» **TASK DESCRIPTION**
An exact transcription of every entry is required, with the images left out.

» **SUPPLIED RECORDS**
● ● ● ● ● ● ●
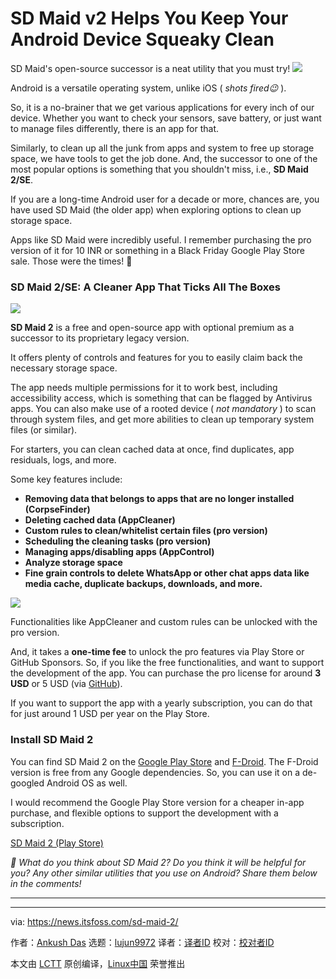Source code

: [#]: subject: "SD Maid v2 Helps You Keep Your Android Device Squeaky Clean"
[#]: via: "https://news.itsfoss.com/sd-maid-2/"
[#]: author: "Ankush Das https://news.itsfoss.com/author/ankush/"
[#]: collector: "lujun9972/lctt-scripts-1705972010"
[#]: translator: " "
[#]: reviewer: " "
[#]: publisher: " "
[#]: url: " "

SD Maid v2 Helps You Keep Your Android Device Squeaky Clean
======
SD Maid's open-source successor is a neat utility that you must try!
[![][1]][2]

Android is a versatile operating system, unlike iOS ( _shots fired😉_ ).

So, it is a no-brainer that we get various applications for every inch of our device. Whether you want to check your sensors, save battery, or just want to manage files differently, there is an app for that.

Similarly, to clean up all the junk from apps and system to free up storage space, we have tools to get the job done. And, the successor to one of the most popular options is something that you shouldn't miss, i.e., **SD Maid 2/SE**.

If you are a long-time Android user for a decade or more, chances are, you have used SD Maid (the older app) when exploring options to clean up storage space.

Apps like SD Maid were incredibly useful. I remember purchasing the pro version of it for 10 INR or something in a Black Friday Google Play Store sale. Those were the times! 🥹

### SD Maid 2/SE: A Cleaner App That Ticks All The Boxes

![][3]

**SD Maid 2** is a free and open-source app with optional premium as a successor to its proprietary legacy version.

It offers plenty of controls and features for you to easily claim back the necessary storage space.

The app needs multiple permissions for it to work best, including accessibility access, which is something that can be flagged by Antivirus apps. You can also make use of a rooted device ( _not mandatory_ ) to scan through system files, and get more abilities to clean up temporary system files (or similar).

For starters, you can clean cached data at once, find duplicates, app residuals, logs, and more.

Some key features include:

  * **Removing data that belongs to apps that are no longer installed (CorpseFinder)**
  * **Deleting cached data (AppCleaner)**
  * **Custom rules to clean/whitelist certain files (pro version)**
  * **Scheduling the cleaning tasks (pro version)**
  * **Managing apps/disabling apps (AppControl)**
  * **Analyze storage space**
  * **Fine grain controls to delete WhatsApp or other chat apps data like media cache, duplicate backups, downloads, and more.**



![][4]

Functionalities like AppCleaner and custom rules can be unlocked with the pro version.

And, it takes a **one-time fee** to unlock the pro features via Play Store or GitHub Sponsors. So, if you like the free functionalities, and want to support the development of the app. You can purchase the pro license for around **3 USD** or 5 USD (via [GitHub][5]).

If you want to support the app with a yearly subscription, you can do that for just around 1 USD per year on the Play Store.

### Install SD Maid 2

You can find SD Maid 2 on the [Google Play Store][6] and [F-Droid][7]. The F-Droid version is free from any Google dependencies. So, you can use it on a de-googled Android OS as well.

I would recommend the Google Play Store version for a cheaper in-app purchase, and flexible options to support the development with a subscription.

[SD Maid 2 (Play Store)][6]

_💬 What do you think about SD Maid 2? Do you think it will be helpful for you?_ _Any other similar utilities that you use on Android? Share them below in the comments!_

* * *

--------------------------------------------------------------------------------

via: https://news.itsfoss.com/sd-maid-2/

作者：[Ankush Das][a]
选题：[lujun9972][b]
译者：[译者ID](https://github.com/译者ID)
校对：[校对者ID](https://github.com/校对者ID)

本文由 [LCTT](https://github.com/LCTT/TranslateProject) 原创编译，[Linux中国](https://linux.cn/) 荣誉推出

[a]: https://news.itsfoss.com/author/ankush/
[b]: https://github.com/lujun9972
[1]: https://news.itsfoss.com/assets/images/pikapods-banner-v3.webp
[2]: https://www.pikapods.com/?utm_campaign=banner-2024-05&utm_source=itsfoss
[3]: https://news.itsfoss.com/content/images/2024/08/sd-maid-se-screenshot.jpg
[4]: https://news.itsfoss.com/content/images/2024/08/sd-maid-se-screenshot-1.jpg
[5]: https://github.com/d4rken-org/sdmaid-se
[6]: https://play.google.com/store/apps/details?id=eu.darken.sdmse
[7]: https://f-droid.org/en/packages/eu.darken.sdmse/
● ● ● ● ● ● ●
» **RESULT**
Source code

: [#]: subject: "SD Maid v2 Helps You Keep Your Android Device Squeaky Clean"
[#]: via: "https://news.itsfoss.com/sd-maid-2/"
[#]: author: "Ankush Das https://news.itsfoss.com/author/ankush/"
[#]: collector: "lujun9972/lctt-scripts-1705972010"
[#]: translator: " "
[#]: reviewer: " "
[#]: publisher: " "
[#]: url: " "

SD Maid v2 Helps You Keep Your Android Device Squeaky Clean
======
SD Maid's open-source successor is a neat utility that you must try!
[![][1]][2]

Android is a versatile operating system, unlike iOS ( _shots fired😉_ ).

So, it is a no-brainer that we get various applications for every inch of our device. Whether you want to check your sensors, save battery, or just want to manage files differently, there is an app for that.

Similarly, to clean up all the junk from apps and system to free up storage space, we have tools to get the job done. And, the successor to one of the most popular options is something that you shouldn't miss, i.e., **SD Maid 2/SE**.

If you are a long-time Android user for a decade or more, chances are, you have used SD Maid (the older app) when exploring options to clean up storage space.

Apps like SD Maid were incredibly useful. I remember purchasing the pro version of it for 10 INR or something in a Black Friday Google Play Store sale. Those were the times! 🥹

### SD Maid 2/SE: A Cleaner App That Ticks All The Boxes

![][3]

**SD Maid 2** is a free and open-source app with optional premium as a successor to its proprietary legacy version.

It offers plenty of controls and features for you to easily claim back the necessary storage space.

The app needs multiple permissions for it to work best, including accessibility access, which is something that can be flagged by Antivirus apps. You can also make use of a rooted device ( _not mandatory_ ) to scan through system files, and get more abilities to clean up temporary system files (or similar).

For starters, you can clean cached data at once, find duplicates, app residuals, logs, and more.

Some key features include:

  * **Removing data that belongs to apps that are no longer installed (CorpseFinder)**
  * **Deleting cached data (AppCleaner)**
  * **Custom rules to clean/whitelist certain files (pro version)**
  * **Scheduling the cleaning tasks (pro version)**
  * **Managing apps/disabling apps (AppControl)**
  * **Analyze storage space**
  * **Fine grain controls to delete WhatsApp or other chat apps data like media cache, duplicate backups, downloads, and more.**



![][4]

Functionalities like AppCleaner and custom rules can be unlocked with the pro version.

And, it takes a **one-time fee** to unlock the pro features via Play Store or GitHub Sponsors. So, if you like the free functionalities, and want to support the development of the app. You can purchase the pro license for around **3 USD** or 5 USD (via [GitHub][5]).

If you want to support the app with a yearly subscription, you can do that for just around 1 USD per year on the Play Store.

### Install SD Maid 2

You can find SD Maid 2 on the [Google Play Store][6] and [F-Droid][7]. The F-Droid version is free from any Google dependencies. So, you can use it on a de-googled Android OS as well.

I would recommend the Google Play Store version for a cheaper in-app purchase, and flexible options to support the development with a subscription.

[SD Maid 2 (Play Store)][6]

_💬 What do you think about SD Maid 2? Do you think it will be helpful for you?_ _Any other similar utilities that you use on Android? Share them below in the comments!_

* * *

--------------------------------------------------------------------------------

via: https://news.itsfoss.com/sd-maid-2/

作者：[Ankush Das][a]
选题：[lujun9972][b]
译者：[译者ID](https://github.com/译者ID)
校对：[校对者ID](https://github.com/校对者ID)

本文由 [LCTT](https://github.com/LCTT/TranslateProject) 原创编译，[Linux中国](https://linux.cn/) 荣誉推出

[a]: https://news.itsfoss.com/author/ankush/
[b]: https://github.com/lujun9972
[1]: https://news.itsfoss.com/assets/images/pikapods-banner-v3.webp
[2]: https://www.pikapods.com/?utm_campaign=banner-2024-05&utm_source=itsfoss
[3]: https://news.itsfoss.com/content/images/2024/08/sd-maid-se-screenshot.jpg
[4]: https://news.itsfoss.com/content/images/2024/08/sd-maid-se-screenshot-1.jpg
[5]: https://github.com/d4rken-org/sdmaid-se
[6]: https://play.google.com/store/apps/details?id=eu.darken.sdmse
[7]: https://f-droid.org/en/packages/eu.darken.sdmse/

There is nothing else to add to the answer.